The most common symptoms of degenerative disc disease include neck / back pain; neck / back stiffness and muscle spasms with limited movement; and possible symptoms of nerve root entrapment. Nerve root entrapment symptoms include pain felt along the buttock, back of the thigh and leg known as sciatica; pain felt going down into the arm and / forearm known as brachalgia; “pins and needles” and numbness in the leg and / foot, or in the forearm, hand and / or fingers. In more severe nerve root compression there may be strength loss of the affected muscles of the arms / legs in the distribution of the affected nerves known as motor loss. Pain in itself presents as a complex biopsychosocial issue in relation to a human being’s expectation of self-efficacy, that is, the human being’s belief in their ability to complete tasks and reach goals are adversely affected and are associated with detrimental changes in mood, sleep, coping abilities and lower financial income.
At Vincere Health Chiropractic we utilize combinations of advantageous therapeutics when indicated to provide you with pain relief where other single therapeutics fail, including spinal manipulation; Extracorporeal Shockwave therapy; myofascial release / massage techniques; therapeutic taping techniques and of importance core rehabilitation and rehabilitation of weak postural muscles of the cervical spine (neck). Extracorporeal Shockwave therapy (ESWT) has been shown to produce positive therapeutic effects in osteoarthritis:
The conventional conservative treatment for degenerative disc disease is very limiting before surgical intervention. The conservative management, excluding chiropractic treatment, entails mobilization and rehabilitation of the affected joints, to a certain limit of which the affected joints can tolerate without inducing more degenerative changes (“wear-and-tear”). A 3 to 6 treatment session with ESWT with an interval of 3 to 6 days between the interventions were administrated to subjects with confirmed osteoarthritis of the knee joint. Visual analogue scale pain scores (represents the painful syndrome associated with osteoarthritis); morning stiffness rate (morning stiffness is a clinical manifestation associated with arthritis); and joint index and functional index scores (indicate functioning of the joint) were measured at baseline and post-interventions. The baseline scores served as the control. The post-treatment sessions with ESWT showed that the visual analogue pain scores reduced significantly in 85 % of the subjects (p < 0.05); the mean morning stiffness rate was reduced by 44 %; the joint index improved by 39 %; and the functional index improved by 18 %. The control did not show such favorable effects.
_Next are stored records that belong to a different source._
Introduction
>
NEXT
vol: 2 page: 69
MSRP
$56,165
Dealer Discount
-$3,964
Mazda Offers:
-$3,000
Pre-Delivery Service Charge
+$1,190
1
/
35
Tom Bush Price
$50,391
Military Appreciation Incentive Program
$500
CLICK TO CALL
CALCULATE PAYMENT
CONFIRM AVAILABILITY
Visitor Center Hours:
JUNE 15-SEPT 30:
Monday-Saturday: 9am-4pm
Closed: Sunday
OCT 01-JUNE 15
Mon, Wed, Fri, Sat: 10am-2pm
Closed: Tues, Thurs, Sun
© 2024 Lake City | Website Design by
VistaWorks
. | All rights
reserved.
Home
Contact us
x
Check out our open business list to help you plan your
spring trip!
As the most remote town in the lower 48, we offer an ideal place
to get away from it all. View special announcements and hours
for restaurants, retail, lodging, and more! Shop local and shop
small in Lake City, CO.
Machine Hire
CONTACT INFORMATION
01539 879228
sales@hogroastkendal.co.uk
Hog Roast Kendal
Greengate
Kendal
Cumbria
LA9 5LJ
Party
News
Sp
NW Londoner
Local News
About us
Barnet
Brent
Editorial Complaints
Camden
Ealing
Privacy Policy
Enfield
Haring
ESWT can be used as an effective conservative treatment option for osteoarthritis, may reduce the painful syndrome associated with osteoarthritis in 85 % of cases, and may improve the functioning of the affected degenerative joint (Sheveleva and Minbaeva 2014).
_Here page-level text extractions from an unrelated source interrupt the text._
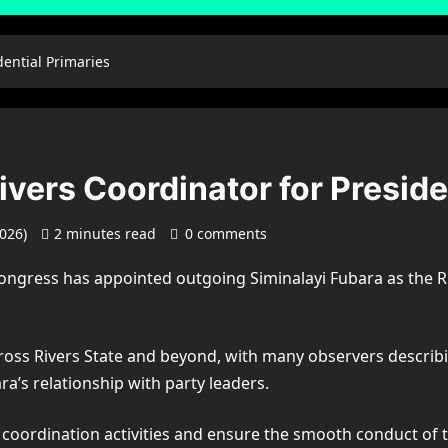
dential Primaries
vers Coordinator for Preside
2026)
2 minutes read
0 comments
Congress
has appointed outgoing
Siminalayi Fubara
as the R
cross
Rivers State
and beyond, with many observers describin
a’s relationship with party leaders.
 coordination activities and ensure the smooth conduct of t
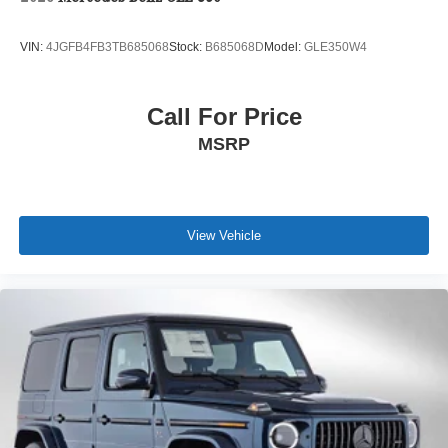
VIN:
4JGFB4FB3TB685068
Stock:
B685068D
Model:
GLE350W4
Call For Price
MSRP
View Vehicle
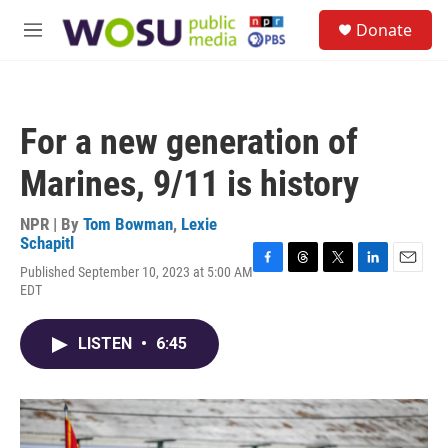
Skip to main content
S
Donate
e
M
a
e
r
n
c
u
h
For a new generation of
u
e
Marines, 9/11 is history
r
y
NPR | By
Tom Bowman
,
Lexie
Schapitl
Published September 10, 2023 at 5:00 AM
F
T
T
L
E
EDT
a
h
w
i
m
c
r
i
n
a
e
e
t
k
i
LISTEN
•
6:45
b
a
t
e
l
o
d
e
d
o
s
r
I
k
n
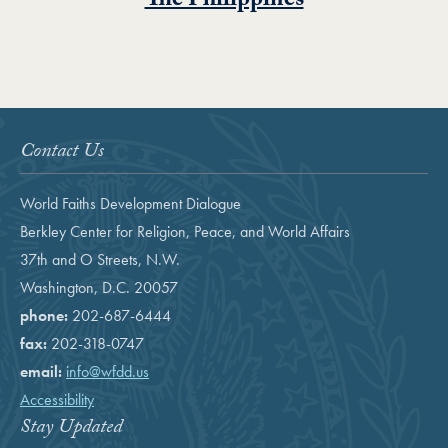
The Philippines
Contact Us
World Faiths Development Dialogue
Berkley Center for Religion, Peace, and World Affairs
37th and O Streets, N.W.
Washington, D.C. 20057
phone:
202-687-6444
fax:
202-318-0747
email:
info@wfdd.us
Accessibility
Stay Updated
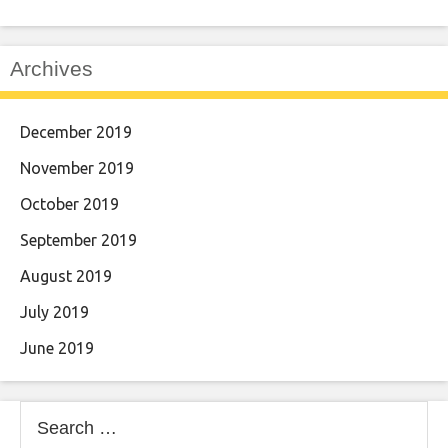
Archives
December 2019
November 2019
October 2019
September 2019
August 2019
July 2019
June 2019
Search
for:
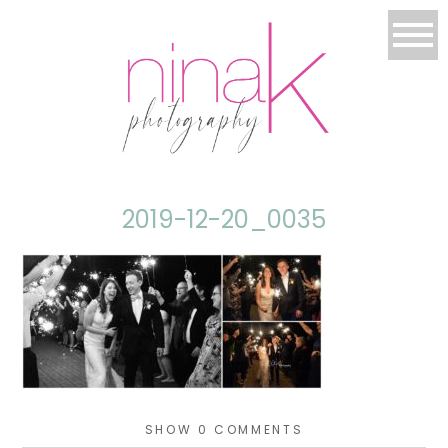
2019-12-20_0035
SHOW
0 COMMENTS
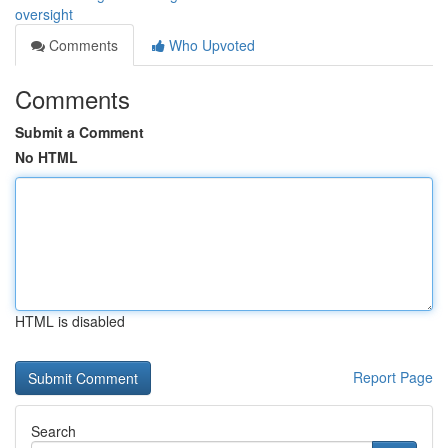
oversight
Comments
Who Upvoted
Comments
Submit a Comment
No HTML
HTML is disabled
Report Page
Search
In addition, a significant correlation has been established between chronic low back pain and weak core musculature. The back and abdominal muscles, especially the multifidus and transverse abdominus, can be referred to as “core muscles”. These muscles play an important role in providing strength and stability to the lumbar spine especially in the presence of degenerative changes in the spine. Core muscles can become weakened due to straining or under use. Also, these muscles tend to become weaken with age unless specifically exercised. Weak core muscles may also contribute to degenerative disc disease of the lumbar spine.
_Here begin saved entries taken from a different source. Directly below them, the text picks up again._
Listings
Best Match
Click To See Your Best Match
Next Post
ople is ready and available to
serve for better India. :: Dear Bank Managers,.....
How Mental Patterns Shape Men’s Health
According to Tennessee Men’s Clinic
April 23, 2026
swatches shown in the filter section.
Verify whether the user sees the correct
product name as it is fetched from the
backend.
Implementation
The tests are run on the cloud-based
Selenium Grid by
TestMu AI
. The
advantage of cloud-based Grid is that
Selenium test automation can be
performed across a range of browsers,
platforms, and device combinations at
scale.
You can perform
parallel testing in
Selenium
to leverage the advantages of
Similarly, a significant correlation has been established between chronic neck pain and weak postural musculature of the cervical spine, especially the upper thoracic extensor and deep cervical flexor muscles. These muscles play an important role in providing strength and stability to the cervical spine and to keep the head back onto alignment over the shoulders especially in the presence of degenerative changes in the spine. Postural muscles of the neck can become weakened due to straining or under use. Also, these muscles tend to become weaken with age unless specifically exercised. Weak postural muscles of the neck may also contribute to degenerative disc disease of the cervical spine.